I need to tell you about an answer to prayer. When I got pregnant, I wanted a Doula at our birth and I wanted that person to be my mom. Halfway into my pregnancy I found out that Martin just wanted it to be the two of us at our birth. That was fine with me because I could see that it would be intimate and special for just the two of us to experience this time. Besides, it was going to be hard to try and have my mom at my birth because she lives so far away.
A month ago, I changed my mind about the whole Doula thing. I wanted one after all, maybe not a professional one, but some sort of support person. I started reading about the benefits of having a Doula. The hard part was thinking of who we'd both be comfortable with. Martin didn't warm up to the idea of a Doula. I prayed about it a few times and wondered how I would ever even begin to find a Doula anyway. Time passed swiftly by and I felt like I gave up my desire to have a Doula. I felt that if we were supposed to have one, it would work out. I didn't mention it again.
Last week when Martin and I were both sick, one of my bible study ladies brought us a crockpot of chicken soup. She actually teaches our bible study. In the course of conversation she blurted out that she felt like she needed to tell us that, if we needed her, she would be available to be at our birth as a support. I think she felt a little awkward saying it. I remember looking at Martin as he thanked her and told her we would let her know if we needed anything. I had to chuckle when he told her that we might need her to watch the dogs while we were gone. What a guy. Right?
Later that evening Martin said something a little strange. He said, "I think N wants to be at our birth."
"Why do you say that?"
He shrugged.
"Would you feel weird if she were there?"
"No."
"It might be nice to have her there." I said thoughtfully. I hadn't really thought we'd actually ask her to be at our birth. I couldn't believe my ears when he said that he thought maybe we should ask her.
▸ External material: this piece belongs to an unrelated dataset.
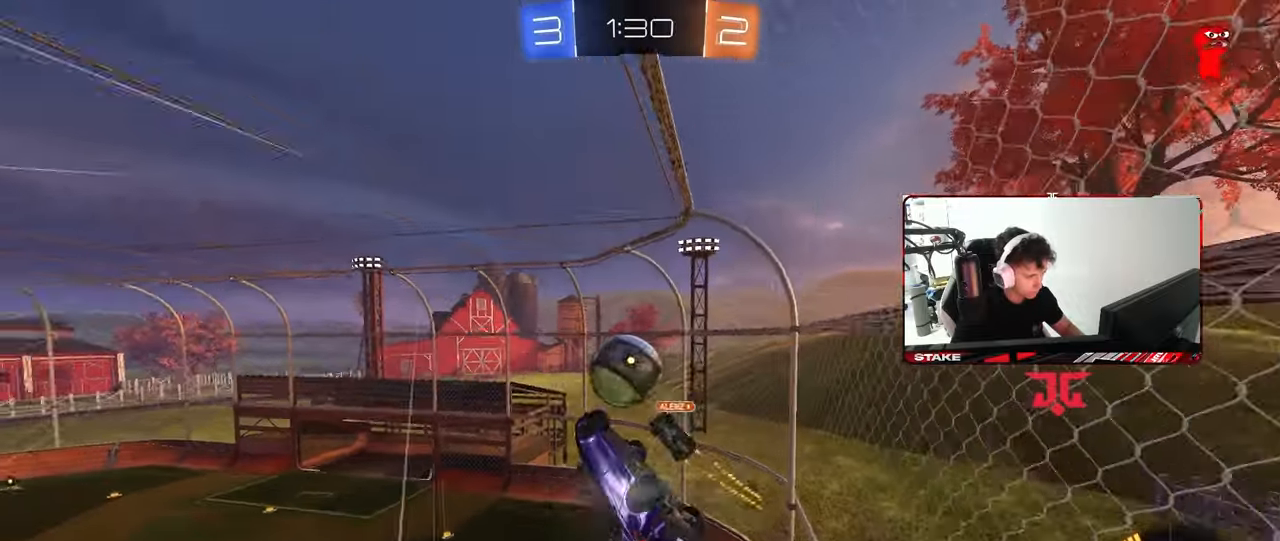
{"keys": ["a", "shift"], "mouse": [], "mouse_move": "still", "events": [[33, "shift", "down"], [83, "mouse_right", "down"], [117, "s", "down"], [117, "w", "up"], [217, "mouse_left", "up"], [267, "mouse_right", "up"], [400, "s", "up"]]}
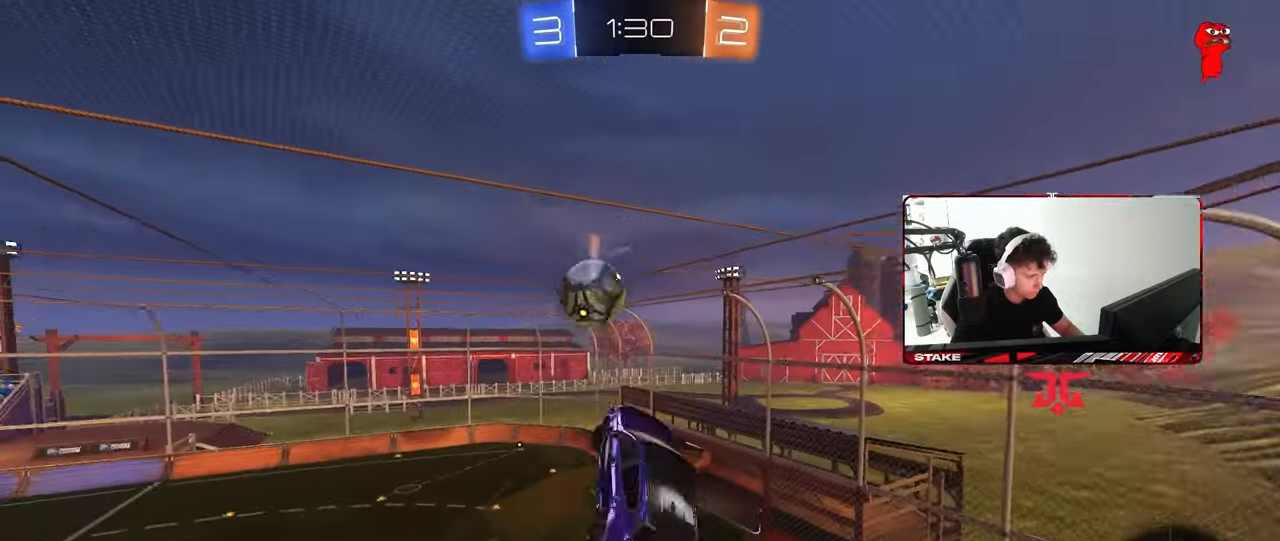
{"keys": ["a", "w"], "mouse": ["left"], "mouse_move": "still", "events": [[100, "s", "down"], [283, "s", "up"], [367, "shift", "up"], [367, "w", "down"], [417, "a", "up"], [417, "mouse_left", "down"], [467, "a", "down"]]}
Needless to say, I talked to her about being our Doula and she was thrilled beyond words. I could hardly believe that we were going to ask her to be there. Today she came to my house and we sat down and talked about many things. It feels like we're on the same page. I felt that it was very important for her to be a support for both of us, for Martin especially so that he will still feel as though he is being my main encourager. I'm so excited about all the research that she has done on her own. She was so ready to find out what we want from this birth without having a certain agenda of her own. I think we both feel like we can trust her. I'm amazed by God's answer to my prayer!
After we talked, N took me to get a pedicure. I enjoyed my foot massage to the fullest. I chose a hot pink for my nail color. I think I'll look at those hot pink toes when I'm in labor and I'll thank God for all the miracles of this pregnancy. There have been so many. This pregnancy has gone so well that you'd think I'd never had any problems to begin with. I'll look at those hot pink toes and I'll think about what is waiting for me at the end of the painful storm that I am in: a beautiful daughter... God's promises are true and he is faithful to give us the desires of our hearts.